Istri saya dan banyak orang lain terutama yang terlahir di akhir tahun 60-an dan awal 70-an biasanya memang enggan berurusan dengan semua hal yang berbau komunis. Pendek kata kalau bisa semua hal yang terkait dengan komunisme tidak ada di dekat-dekat mereka. Maka permintaan saya untuk membawakan kaos dengan lambang partai komunis China yang tentu saja bukan palu arit seperti lambang PKI dahulu merupakan permintaan yang berat untuk dituruti.

Mungkin istri saya tidak phobia pada komunisme, karena memang tak tersangkut dengan hal itu, namun dalam hatinya mungkin masih menyimpan kekhawatiran akan pandangan dari orang lain yang nantinya bisa membuat kesulitan baginya. Jadi praktisnya dari pada nanti repot dan terkena masalah maka lebih baik menghindar saja.

Dan phobia pada yang namanya komunisme, entah betulan maupun dibuat-buat nampaknya masih bercokol di negeri ini. Tak heran misalnya jika ada sekelompok mahasiswa di satu sekolah tinggi masih mengadakan sebuah diskusi publik untuk membahas bahaya laten komunisme. Dan saya yakin seyakin-yakinnya ketika mereka bicara soal bahaya laten komunisme maka yang akan dibahas bukan Marx, Lenin, Stalin, Mao atau Fidel Castro melainkan Partai Komunis Indonesia. Dan utamanya adalah peristiwa yang disebut sebagai G30S/PKI yang ditandai dengan terbunuhnya para jenderal yang kemudian dikenang sebagai pahlawan revolusi.

Saya sebenarnya diminta untuk berbicara dalam diskusi publik itu namun saya menolak. Penolakan saya bukan karena tak bersedia membantu pelaksanaan acara tersebut melainkan karena saya memandang tema yang mereka sodorkan itu sudah tidak masuk akal. Anak-anak muda ini, para mahasiswa tentu saja generasi yang lahir sesudah tahun 90-an, anak-anak yang mungkin tak lagi menonton film kolosal “G30S/PKI” yang dibintangi Umar Kayam dan Amaroso Katamsi serta disutradarai oleh Arifin C Noor. Mereka juga sudah tidak mendapat pelajaran PSPB yang menempatkan PKI sebagai ancaman besar bagi negeri ini. Saya tak tahu persis bagaimana sampai mereka masih saja percaya dengan kata-kata sakti Suharto dengan segala operasi khususnya yang gemar mengucapkan kata ‘bahaya laten komunis” itu.

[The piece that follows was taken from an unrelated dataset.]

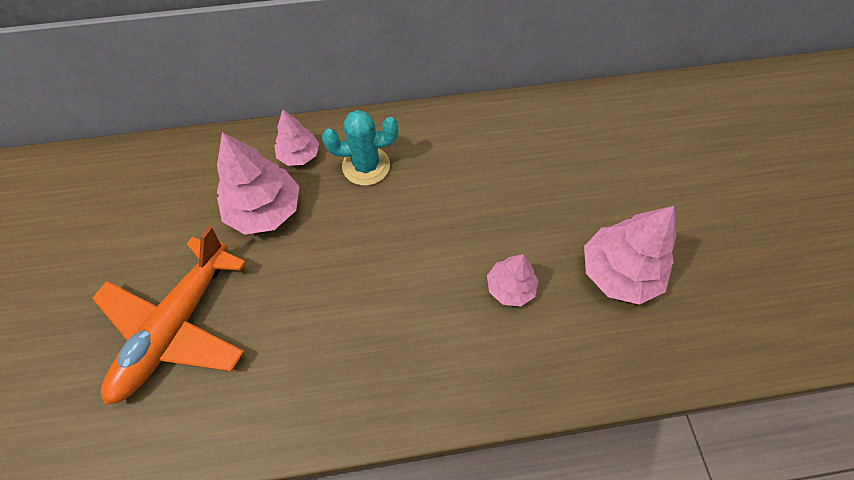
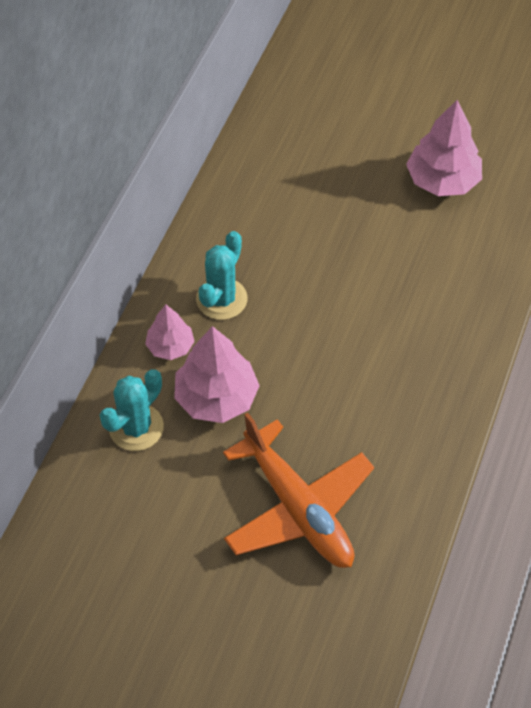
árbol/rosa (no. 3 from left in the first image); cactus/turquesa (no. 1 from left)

Menjelang masa reformasi sebenarnya mulai berkembang informasi dan catatan-catatan tentang peristiwa G30S/PKI yang tidak berasal dari sumber resmi pemerintah. Catatan-catatan sejarah ini membuka ruang revisi atas apa yang ditulis dalam sejarah versi resmi pemerintah yang diwarnai dengan catatan-catatan bombastis dan cenderung mengangkat peran tokoh tertentu dan menistakan tokoh-tokoh lain sebagai lawan politiknya.

Membandingkan berbagai macam catatan itu yang sampai sekarang belum mampu melahirkan catatan sejarah baru mengantikan apa yang ditulis sebagai catatan resmi negara, mestinya kita tak lagi terjebak untuk melihat peristiwa G30S/PKI sebagai sebagai peristiwa tunggal. Apa yang disebut sebagai G30S/PKI adalah puncak dari rangkaian panjang dari sebuah organ yang diakui negara untuk berjuang melakukan perubahan. Jika kemudian dianggap sebagai catatan kelam, kekejaman (kalau memang demikian) yang dilakukan tidaklah khas kelompok tertentu dalam hal ini komunis. Pilihan atau jalan yang dipilih bisa saja dilakukan oleh kelompok manapun manakala tidak tersedia pilihan-pilihan lain untuk mewujudkan jalan perjuangannya.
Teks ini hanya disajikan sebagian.